| |
| |
| |
IV
Voor de derde maal in mijn leven beklom ik de brandtrap naar Yves' studio. Aanvankelijk had Eliane niet gewild dat ik meeging. Het vriendinnetje, dat ik als voorwendsel had gebruikt om naar Parijs te kunnen gaan, was weer ter sprake gekomen, maar ik zei haastig dat het vriendinnetje nu aan de Loire vertoefde en dat ik bovendien niet was uitgenodigd. Ik keek mijn moeder aan en mijn ogen zeiden: om jou ben ik naar Parijs gekomen - het was de waarheid, en het leek een leugen. En toch, terwijl wij naar elkaar keken, kwam er iets tussen ons van vroeger, van de Chinese hoed en van ons hand in hand lopen.
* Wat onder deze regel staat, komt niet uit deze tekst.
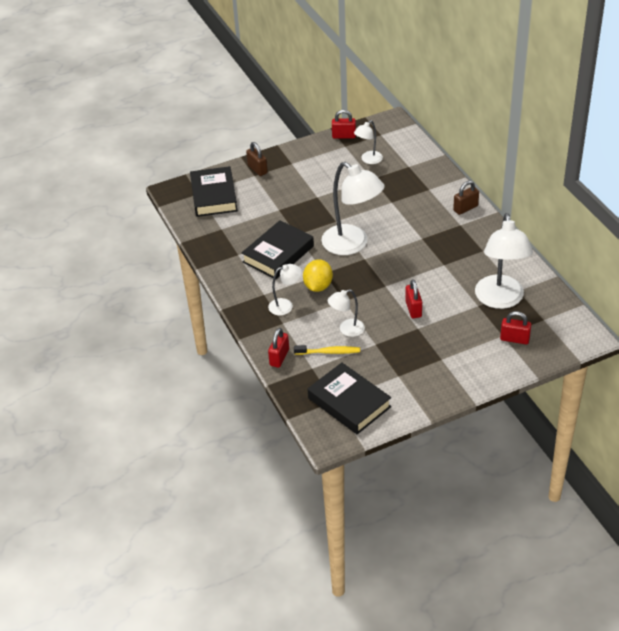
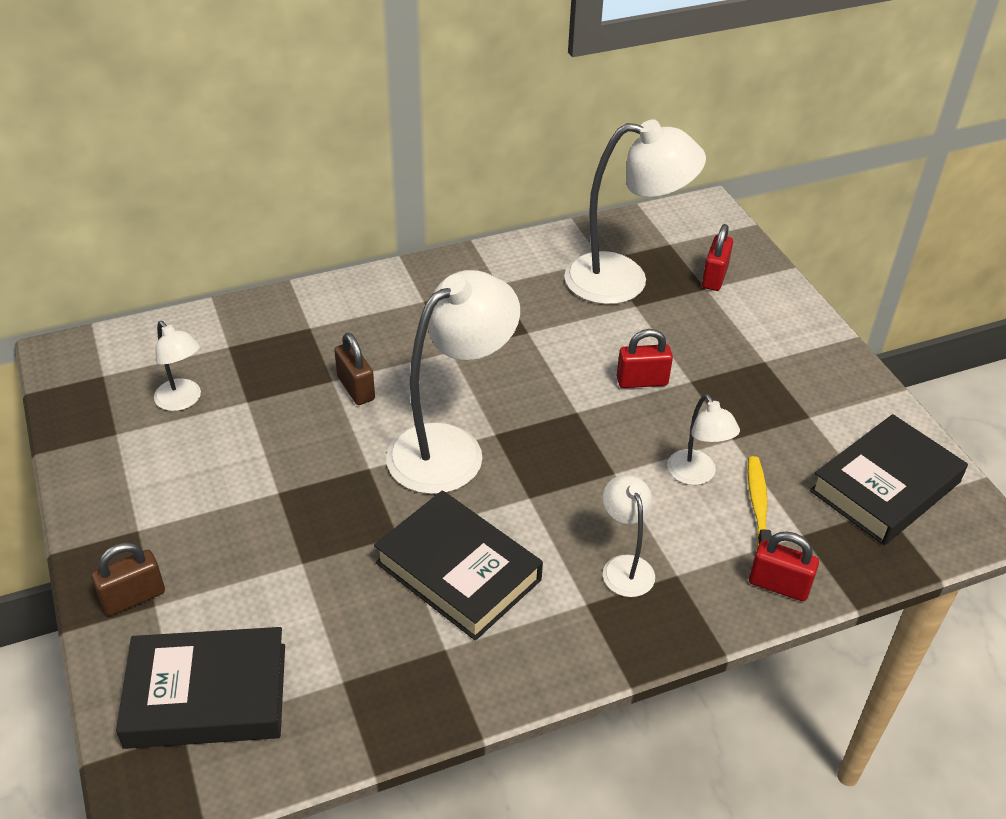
camera: 90 degrees left, 0 degrees up
(318, 286) = (569, 510): yellow lemon -> none
(344, 136) = (79, 432): red padlock -> none
(465, 208) = (380, 289): brown padlock -> brown padlock (356, 388)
‘Kan ik niet mee?’ vroeg ik.
‘Je hebt er niets aan,’ zei ze, nog weerstand biedend.
‘Er is niets te zien.’
‘Dat hindert niet,’ zei ik.
Ze stond in een vettig glimmende peignoir bij het raam en verkruimelde een brioche tussen haar vingers. In de ochtend is altijd alles tederder, lichter, weerstanden zijn nog te overwinnen, angsten zijn nog nauwelijks geboren. Eliane richtte haar hoofd op; tegen de morgen moest ze even geslapen hebben, en die slaap had haar ziel wat glad gestreken.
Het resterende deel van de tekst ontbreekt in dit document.